### Stored data
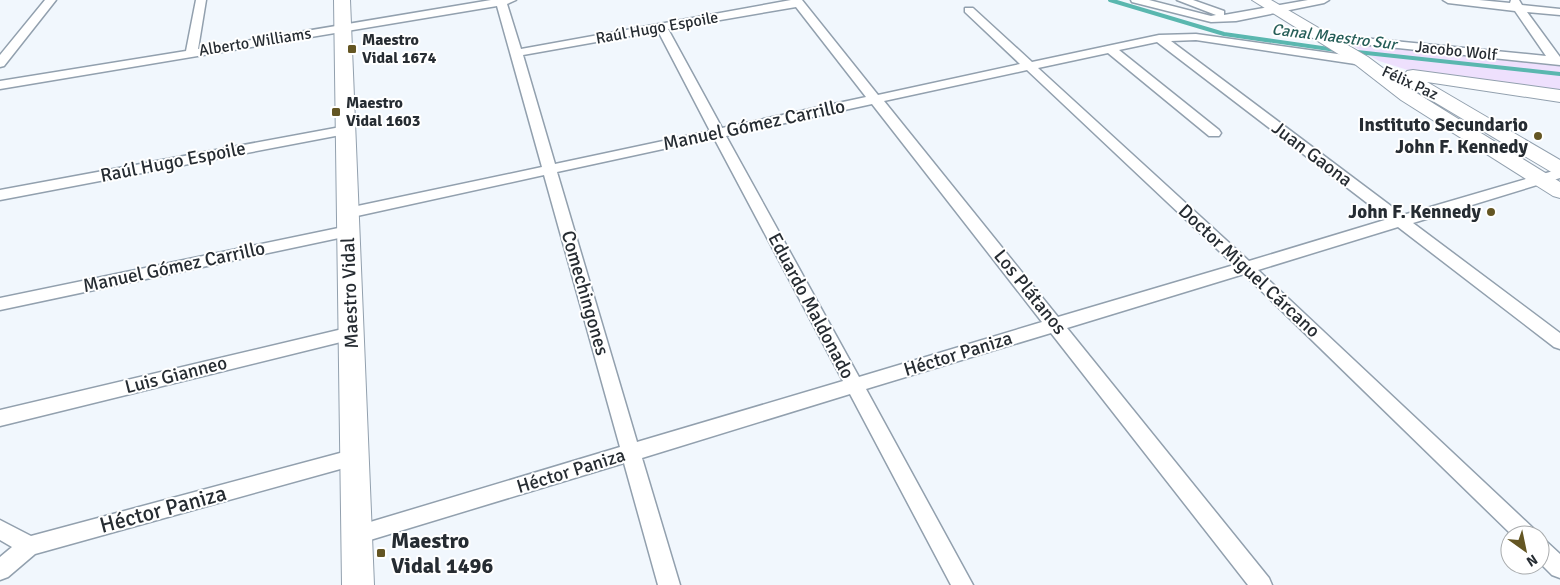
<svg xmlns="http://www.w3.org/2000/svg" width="1560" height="585" font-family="Signika,sans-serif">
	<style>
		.green { fill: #eee0fd }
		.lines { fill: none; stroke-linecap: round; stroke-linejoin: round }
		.stream { stroke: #5ab7af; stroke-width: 4 }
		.minor-casing { stroke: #92a0ae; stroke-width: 3 }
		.secondary-casing { stroke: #92a0ae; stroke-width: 2 }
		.minor { fill: #fff; fill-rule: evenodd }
		.secondary { fill: #fff; fill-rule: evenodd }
		.poi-dot { fill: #645623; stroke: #fff; stroke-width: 2 }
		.labels { text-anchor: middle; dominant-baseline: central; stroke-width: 4; stroke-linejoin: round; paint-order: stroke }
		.far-street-label { font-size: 16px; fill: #262c32; stroke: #fff }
		.far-water-label { font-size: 16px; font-style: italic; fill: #265e58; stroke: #fff }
		.far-poi-label { font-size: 16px; font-weight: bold; fill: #262c32; stroke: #fff; text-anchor: start }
		.street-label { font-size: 19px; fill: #262c32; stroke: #fff }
		.poi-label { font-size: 19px; font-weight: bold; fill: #262c32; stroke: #fff; text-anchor: end }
		.near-street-label { font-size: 22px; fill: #262c32; stroke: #fff }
		.near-poi-label { font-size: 22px; font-weight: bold; fill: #262c32; stroke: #fff; text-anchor: start }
	</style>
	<rect width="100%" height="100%" fill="#f1f7fd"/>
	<path class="green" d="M1346,42l214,24v25l-146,-19 -35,-11z"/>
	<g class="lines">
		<path class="stream" d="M1110,0l114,34 112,16
			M1357,52l203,22"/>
		<defs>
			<path id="minor" d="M45,0h11l-52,66 -4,1v-12z
				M196,0h10l-8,49 293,-49h25l-9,4 14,45 270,-49h11l76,95 142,-31 -55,-52v-4h8l59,54 127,-27 37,-1 170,24 2,3 -2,3 -4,1 -166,-25 -25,1 232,174 157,-46v9l-147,45 147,110v16l-6,-2 -156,-120 -140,43 275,258 3,7h-24l-268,-261 -177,54 202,250 3,7h-24l-197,-252 -185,56 107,196h-22l-101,-191 -208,64 38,127h-22l-34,-122 -267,81 -7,-2 -3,-7 3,-7 7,-2 263,-79 -76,-272 -196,43 -7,-5 7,-5 194,-41 -45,-161 -497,83v-8l186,-30zM796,7l70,90 -144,31 -54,-99zM658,31l52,100 -155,33 -32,-109zM1157,42l231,177 -139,42 -211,-193 70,-15 101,83h10l2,-3 -2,-3 -100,-80zM1027,70l207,195 -176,52 -174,-216zM872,104l170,218 -183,55 -133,-241zM714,138l129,243 -206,61 -80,-270z
				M1131,0h18l62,16 5,-1 -39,-15h16l31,11v4l84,-15h21l-5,3 -88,18 -25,1 -79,-20z
				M1443,0h36l31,3 1,-3h8l3,5 38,4v6l-33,-3 33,45v8l-238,-25 -6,-3 6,-3 224,22 -31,-45 -67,-8z
				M346,126l5,1 2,3 -2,3 -351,67v-10z
				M348,226l5,1 3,4 -3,4 -353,75v-12z
				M351,327l6,1 2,5 -2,5 -357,88v-16z
				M355,449l7,2 3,6 -3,6 -327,91 -27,23 -8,3v-23l12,-10 -12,-7v-20l31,16z
				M1540,539l7,3 13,12v24l-8,-3 -12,-12z"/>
			<path id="secondary" d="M334,0h16l24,585h-32z
				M1252,0h19l97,57 47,35 145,90v16l-7,-2 -152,-96 -45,-35z
				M1413,70l147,20v12l-133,-20 133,78v15l-7,-2 -142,-85 -3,-4 3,-4 -7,-5 3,-4z"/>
		</defs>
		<use href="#minor" class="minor-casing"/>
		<use href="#secondary" class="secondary-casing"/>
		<use href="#minor" class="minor"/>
		<use href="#secondary" class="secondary"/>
	</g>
	<g class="poi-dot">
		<rect x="347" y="44" width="10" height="10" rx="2.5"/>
		<rect x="331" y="107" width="10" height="10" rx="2.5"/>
		<circle cx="1538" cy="136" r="5"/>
		<circle cx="1491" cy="212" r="5"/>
		<rect x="376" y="548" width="10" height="10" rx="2.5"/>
	</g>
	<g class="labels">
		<g class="far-street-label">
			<text transform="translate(657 28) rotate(-10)">Raúl Hugo Espoile</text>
			<text transform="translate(255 42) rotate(-9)">Alberto Williams</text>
			<text transform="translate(1456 51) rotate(6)">Jacobo Wolf</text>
			<text transform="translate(1410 83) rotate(25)">Félix Paz</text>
		</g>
		<g class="far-water-label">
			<text transform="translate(1334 37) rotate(7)">Canal Maestro Sur</text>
		</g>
		<g class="far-poi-label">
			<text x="362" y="40">Maestro<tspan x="362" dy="18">Vidal 1674</tspan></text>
			<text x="346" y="103">Maestro<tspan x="346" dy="18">Vidal 1603</tspan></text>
		</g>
		<g class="street-label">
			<text transform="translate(754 125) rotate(-12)">Manuel Gómez Carrillo</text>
			<text transform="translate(1312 154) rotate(37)">Juan Gaona</text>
			<text transform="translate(173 162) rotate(-11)">Raúl Hugo Espoile</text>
			<text transform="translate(174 267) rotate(-12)">Manuel Gómez Carrillo</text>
			<text transform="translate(1249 271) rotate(43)">Doctor Miguel Cárcano</text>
			<text transform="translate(1030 292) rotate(51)">Los Plátanos</text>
			<text transform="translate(350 293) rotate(-92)">Maestro Vidal</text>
			<text transform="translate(585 293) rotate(74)">Comechingones</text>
			<text transform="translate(811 306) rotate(62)">Eduardo Maldonado</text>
			<text transform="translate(958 354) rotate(-17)">Héctor Paniza</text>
			<text transform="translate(176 375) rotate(-14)">Luis Gianneo</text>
			<text transform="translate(571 471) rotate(-17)">Héctor Paniza</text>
		</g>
		<g class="poi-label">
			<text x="1528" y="125">Instituto Secundario<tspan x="1528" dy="22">John F. Kennedy</tspan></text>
			<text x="1481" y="212">John F. Kennedy</text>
		</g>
		<g class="near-street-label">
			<text transform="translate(163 509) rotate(-15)">Héctor Paniza</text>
		</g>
		<g class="near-poi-label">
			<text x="391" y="540">Maestro<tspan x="391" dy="25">Vidal 1496</tspan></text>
		</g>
	</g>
	<g transform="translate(1525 550) rotate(147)"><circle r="24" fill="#ffffff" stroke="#a8abad"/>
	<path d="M0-4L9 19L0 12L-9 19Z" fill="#645623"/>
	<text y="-8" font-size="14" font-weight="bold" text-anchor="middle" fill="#262c32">N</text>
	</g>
</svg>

### WORK TASK
Take every line from the records that holds "lines" and copy it down.

### REPLY
		.lines { fill: none; stroke-linecap: round; stroke-linejoin: round }
	<g class="lines">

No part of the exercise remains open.